Greffière: Mme Dominique-Anne Kirchhofer.
Faits
Vu les faits suivants:
A. Robert Isler est
propriétaire à Jouxtens-Mézery d'une villa où il habite avec sa famille
(parcelle no 403). Cette maison est reliée au chemin de la Rueyre par une
desserte privée débouchant pratiquement à angle droit sur ledit chemin.
En avril 1991 M. Isler
a sollicité l'autorisation de poser un miroir au débouché de cette desserte sur
la voie publique, la visibilité étant selon lui masquée par deux haies (v.
lettre du 17 avril 1991). La Municipalité de Jouxtens-Mézery (ci-après la
municipalité) a refusé de donner suite à sa demande. Elle n'entendait pas créer
de précédent et considérait, d'autre part, qu'à l'intersection litigieuse
l'intéressé disposait d'une bonne visibilité sur sa gauche, les haies ne
présentant au surplus pas un réel danger (v. lettres du 25 avril et du 13 mai
1991).
B. M. Isler ayant néanmoins
posé un miroir sur le mur de la propriété faisant face au débouché litigieux,
la municipalité a invité le propriétaire concerné, M. Pascal Viola, à
l'enlever. Elle expliquait qu'elle refusait "systématiquement la pose
de tels miroirs sur le territoire communal, la sécurité des usagers pouvant
être assurée par d'autres moyens" (v. décision du 20 juin 1991).

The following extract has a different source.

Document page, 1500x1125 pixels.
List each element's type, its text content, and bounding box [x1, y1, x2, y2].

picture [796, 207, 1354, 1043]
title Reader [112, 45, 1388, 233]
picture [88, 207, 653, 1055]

Alléguant que le miroir ne se trouvait pas sur le territoire communal, mais sur
la propriété de M. Viola, M. Isler s'est pourvu contre cette décision à la
Commission cantonale de recours en matière de constructions. Son recours a été
transmis au Tribunal administratif. Dans son mémoire, il soutenait que la
décision attaquée était dépourvue de toute base légale et concluait à sa
réformation en ce sens que le miroir litigieux soit maintenu. La procédure a
été suspendue après l'audience pour permettre à la municipalité d'étudier et
d'ordonner les mesures utiles à améliorer la visibilité au débouché de la
desserte sur le chemin de la Rueyre (v. extrait du procès-verbal de la séance
du 26 février 1992 à Jouxtens-Mézery).
En juillet 1992 la
municipalité a informé M. Isler, qui avait remplacé le miroir précité par un
autre, qu'elle tolérait ce dernier "jusqu'à l'établissement de mesures
de modération du trafic" (v. lettre du 13 juillet 1992). Compte tenu
de ces faits, M. Isler a retiré son recours déposé le 5 juillet 1991 (v. lettre
du 31 août 1992). Le juge instructeur en a pris acte et a rayé la cause du rôle
(v. décision du 9 septembre 1992).
C. Le 8 janvier 1998 la
municipalité a informé l'avocat de M. Isler que "la mise en place de la
modération du trafic sur le territoire communal [était] terminée".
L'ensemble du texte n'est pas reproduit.